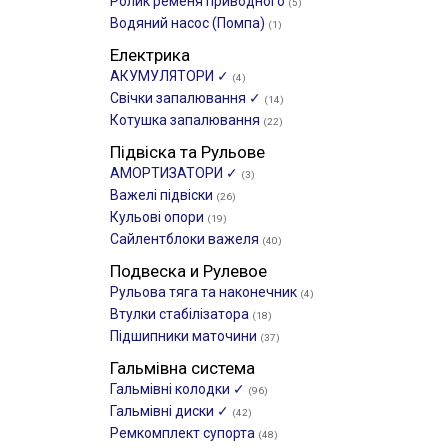
Ролик ременя приводного
(5)
Водяний насос (Помпа)
(1)
Електрика
АКУМУЛЯТОРИ ✓
(4)
Свічки запалювання ✓
(14)
Котушка запалювання
(22)
Підвіска та Рульове
АМОРТИЗАТОРИ ✓
(3)
Важелі підвіски
(26)
Кульові опори
(19)
Сайлентблоки важеля
(40)
Подвеска и Рулевое
Рульова тяга та наконечник
(4)
Втулки стабілізатора
(18)
Підшипники маточини
(37)
Гальмівна система
Гальмівні колодки ✓
(96)
Гальмівні диски ✓
(42)
Ремкомплект супорта
(48)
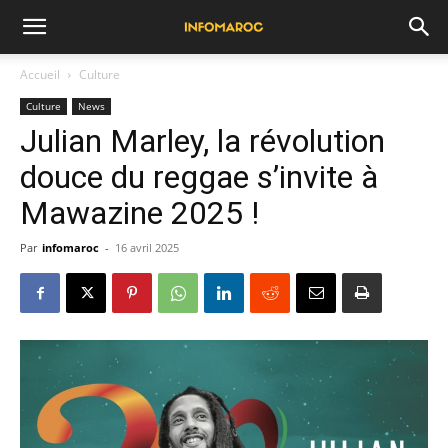
Accueil
Culture
Culture
News
Julian Marley, la révolution
douce du reggae s’invite à
Mawazine 2025 !
Par
infomaroc
-
16 avril 2025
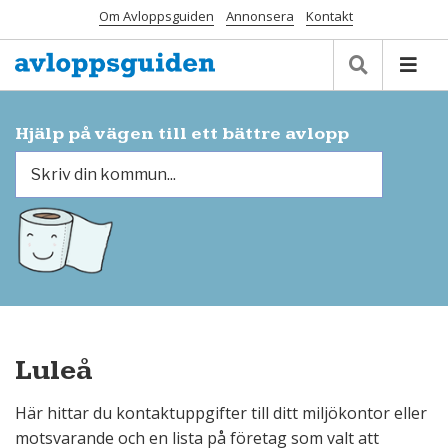
Om Avloppsguiden
Annonsera
Kontakt
Hjälp på vägen till ett bättre avlopp
Luleå
Här hittar du kontaktuppgifter till ditt miljökontor eller
motsvarande och en lista på företag som valt att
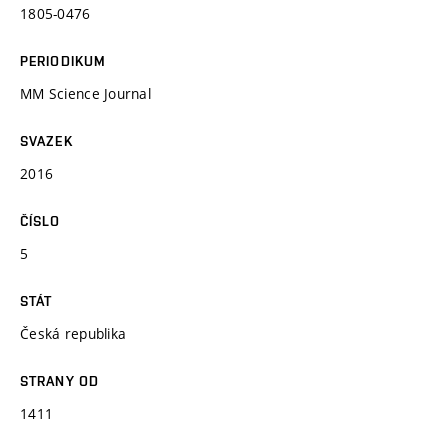
1805-0476
PERIODIKUM
MM Science Journal
SVAZEK
2016
ČÍSLO
5
STÁT
Česká republika
STRANY OD
1411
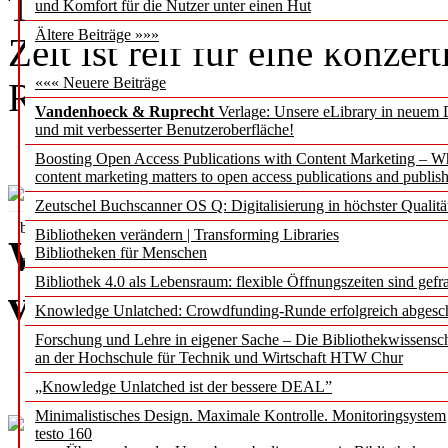
Transformation auf gar kein
und Komfort für die Nutzer unter einen Hut
Ältere Beiträge »»»
Zeit ist reif für eine konze
««« Neuere Beiträge
Richtungsbestimmung.
Vandenhoeck & Ruprecht
Verlage: Unsere eLibrary in neuem 
Wer kümmert sich darum
und mit verbesserter Benutzeroberfläche!
Boosting Open Access Publications with Content Marketing – 
content marketing matters to open access publications and publish
Zeutschel Buchscanner OS Q: Digitalisierung in höchster Qualitä
b.i.t.
online
Bibliotheken verändern | Transforming Libraries
Warum Künstliche Inte
Bibliotheken für Menschen
Fachbeitrag vorab
Bibliothek 4.0 als Lebensraum: flexible Öffnungszeiten sind gefra
von Bibliotheken ist
Knowledge Unlatched: Crowdfunding-Runde erfolgreich abgesc
Forschung und Lehre in eigener Sache – Die Bibliothekwissensc
an der Hochschule für Technik und Wirtschaft HTW Chur
„Knowledge Unlatched ist der bessere DEAL”
Minimalistisches Design. Maximale Kontrolle. Monitoringsystem
testo 160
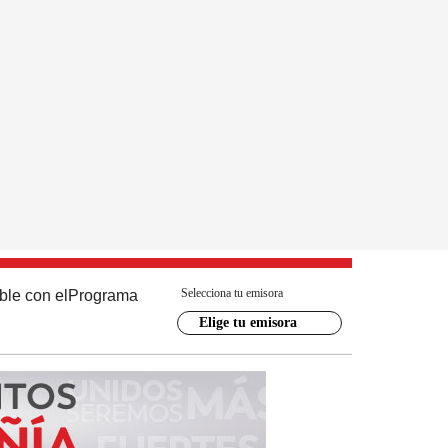
Selecciona tu emisora
ble con el
Programa
Elige tu emisora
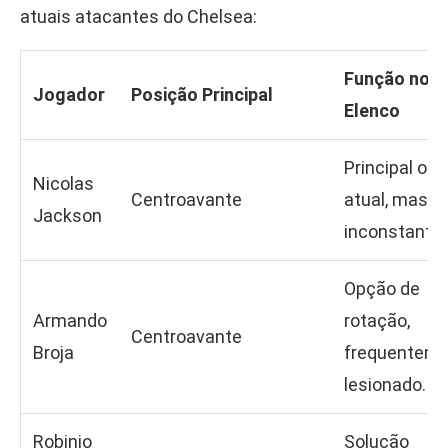
atuais atacantes do Chelsea:
Função no
Jogador
Posição Principal
Elenco
Principal op
Nicolas
Centroavante
atual, mas
Jackson
inconstante.
Opção de
Armando
rotação,
Centroavante
Broja
frequentem
lesionado.
Robinio
Solução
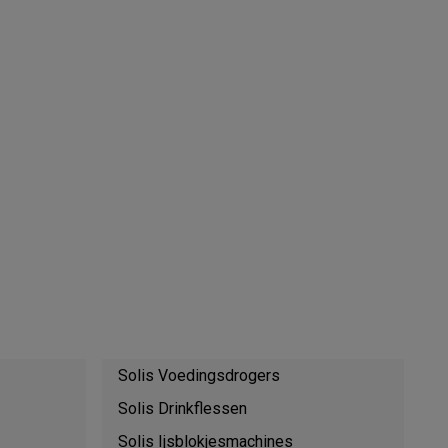
Thermometers
Accessoires
Solis Voedingsdrogers
Solis Drinkflessen
Solis Ijsblokjesmachines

····················

Everything from the line containing "Solis Drinkflessen" to the bottom of the listing is to be set down exactly; leave out all other lines.

▸ Response to the task:
Solis Drinkflessen
Solis Ijsblokjesmachines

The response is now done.